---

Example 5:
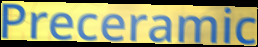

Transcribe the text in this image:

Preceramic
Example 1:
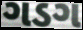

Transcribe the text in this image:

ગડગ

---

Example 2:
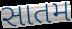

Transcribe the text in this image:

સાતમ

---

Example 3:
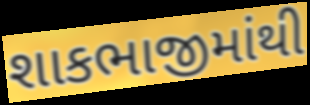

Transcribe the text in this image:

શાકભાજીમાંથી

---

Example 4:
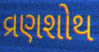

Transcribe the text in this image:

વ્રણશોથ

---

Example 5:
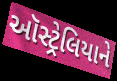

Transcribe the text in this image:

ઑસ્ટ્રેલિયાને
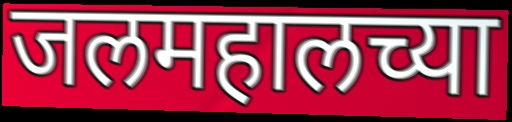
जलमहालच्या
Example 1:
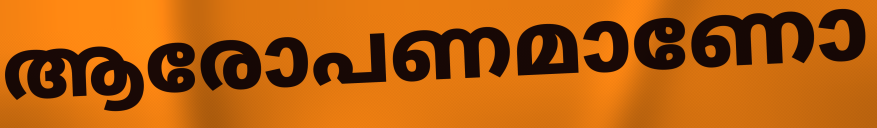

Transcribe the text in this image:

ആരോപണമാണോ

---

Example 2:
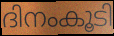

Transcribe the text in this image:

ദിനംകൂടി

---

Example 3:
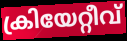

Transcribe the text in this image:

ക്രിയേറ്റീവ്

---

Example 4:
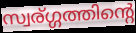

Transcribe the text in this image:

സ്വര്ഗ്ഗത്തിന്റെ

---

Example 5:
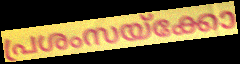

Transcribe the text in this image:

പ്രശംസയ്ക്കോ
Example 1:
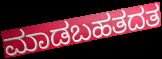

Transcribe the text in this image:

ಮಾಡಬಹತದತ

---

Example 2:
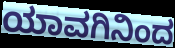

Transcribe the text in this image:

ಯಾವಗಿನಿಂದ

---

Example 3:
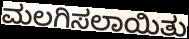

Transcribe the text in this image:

****************************************

### WORK TO COMPLETE
Can you return every line of the records above, word for word, with the pictures left out?

### THE SOLUTION
---

Example 5:

Transcribe the text in this image:

Preceramic
Example 1:

Transcribe the text in this image:

ગડગ

---

Example 2:

Transcribe the text in this image:

સાતમ

---

Example 3:

Transcribe the text in this image:

શાકભાજીમાંથી

---

Example 4:

Transcribe the text in this image:

વ્રણશોથ

---

Example 5:

Transcribe the text in this image:

ઑસ્ટ્રેલિયાને
जलमहालच्या
Example 1:

Transcribe the text in this image:

ആരോപണമാണോ

---

Example 2:

Transcribe the text in this image:

ദിനംകൂടി

---

Example 3:

Transcribe the text in this image:

ക്രിയേറ്റീവ്

---

Example 4:

Transcribe the text in this image:

സ്വര്ഗ്ഗത്തിന്റെ

---

Example 5:

Transcribe the text in this image:

പ്രശംസയ്ക്കോ
Example 1:

Transcribe the text in this image:

ಮಾಡಬಹತದತ

---

Example 2:

Transcribe the text in this image:

ಯಾವಗಿನಿಂದ

---

Example 3:

Transcribe the text in this image:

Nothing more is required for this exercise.